Exercise description. Copy the lines below word for word, leaving out the pictures.

Entries from a collection.
= Beginning of Section =

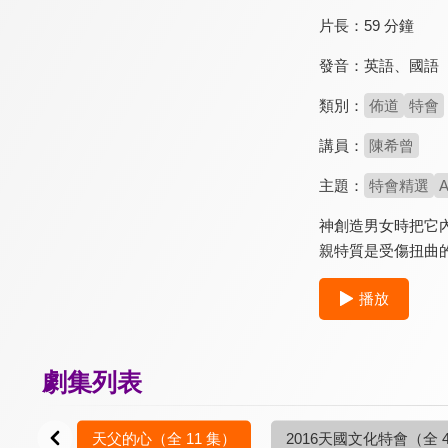
片長：
59 分鐘
發音：
英語
、
國語
類別：
佈道
特會
講員：
陳希曾
主題：
特會精選
A
神創造男女時把它
親特質是受傷扭曲
播放
劇集列表
天父的心
（全 11 集）
2016天國文化特會
（全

= End of Section =

Result.
片長：
59 分鐘
發音：
英語
、
國語
類別：
佈道
特會
講員：
陳希曾
主題：
特會精選
A
神創造男女時把它
親特質是受傷扭曲
播放
劇集列表
天父的心
（全 11 集）
2016天國文化特會
（全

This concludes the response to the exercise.